Gelet op het voorgaande is het hof van oordeel dat de belangen van appellanten en de overige schuldeisers, die met het aanbod hebben ingestemd, zoveel zwaarder dienen te wegen dan de belangen van Nordic Little, Homan en Kubus Mini-opslag bij uitoefening van de bevoegdheid tot weigering dat laatstgenoemden de aangeboden regeling in redelijkheid niet kunnen weigeren (artikel 287a lid 5 Fw). Het verzoek van appellanten dient dan ook te worden toegewezen.
7. Het voorgaande leidt tot de conclusie dat het bestreden vonnis dient te worden vernietigd. Het hof zal Nordic Little, Bureau Mercuur, Homan en Kubus Mini-opslag bevelen in te stemmen met de door appellanten aangeboden schuldregeling.

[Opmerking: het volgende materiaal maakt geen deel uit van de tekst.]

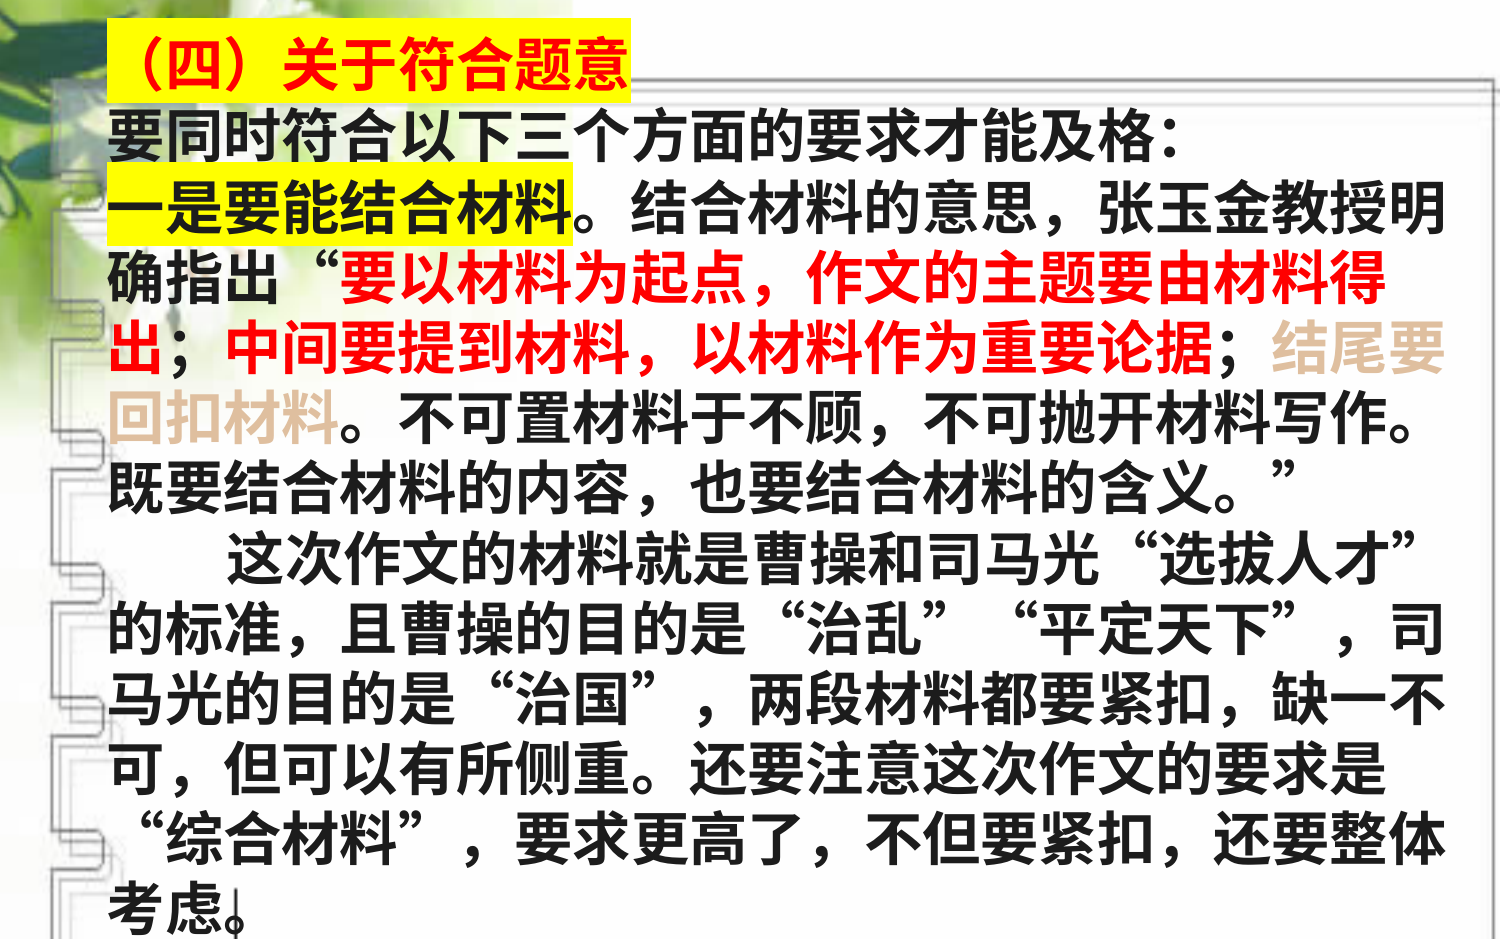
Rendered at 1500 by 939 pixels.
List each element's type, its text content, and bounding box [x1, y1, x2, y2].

picture [0, 0, 1500, 939]
list （四）关于符合题意 要同时符合以下三个方面的要求才能及格： 一是要能结合材料。结合材料的意思，张玉金教授明确指出“要以材料为起点，作文的主题要由材料得出；中间要提到材料，以材料作为重要论据；结尾要回扣材料。不可置材料于不顾，不可抛开材料写作。既要结合材料的内容，也要结合材料的含义。” 这次作文的材料就是曹操和司马光“选拔人才”的标准，且曹操的目的是“治乱”“平定天下”，司马光的目的是“治国”，两段材料都要紧扣，缺一不可，但可以有所侧重。还要注意这次作文的要求是“综合材料”，要求更高了，不但要紧扣，还要整体考虑。 [91, 20, 1500, 226]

Het hof ziet af van een kostenveroordeling, waar appellanten overigens ook niet om hebben verzocht. Ten overvloede worden de kosten aan hun zijde tot op heden begroot op nihil.
De beslissing
Het hof:
- vernietigt het vonnis van de rechtbank Den Haag van 2 februari 2017;
en opnieuw beslissende:
- beveelt Nordic Little, Bureau Mercuur, Homan en Kubus Mini-opslag in te stemmen met de door appellanten aangeboden schuldregeling.
Dit arrest is gewezen door mrs. H.M. Wattendorff, J.M. van der Klooster en E. Bauw en is uitgesproken ter openbare terechtzitting van 25 april 2017 in aanwezigheid van de griffier.
Bij afwezigheid van de voorzitter ondertekend door de oudste raadsheer.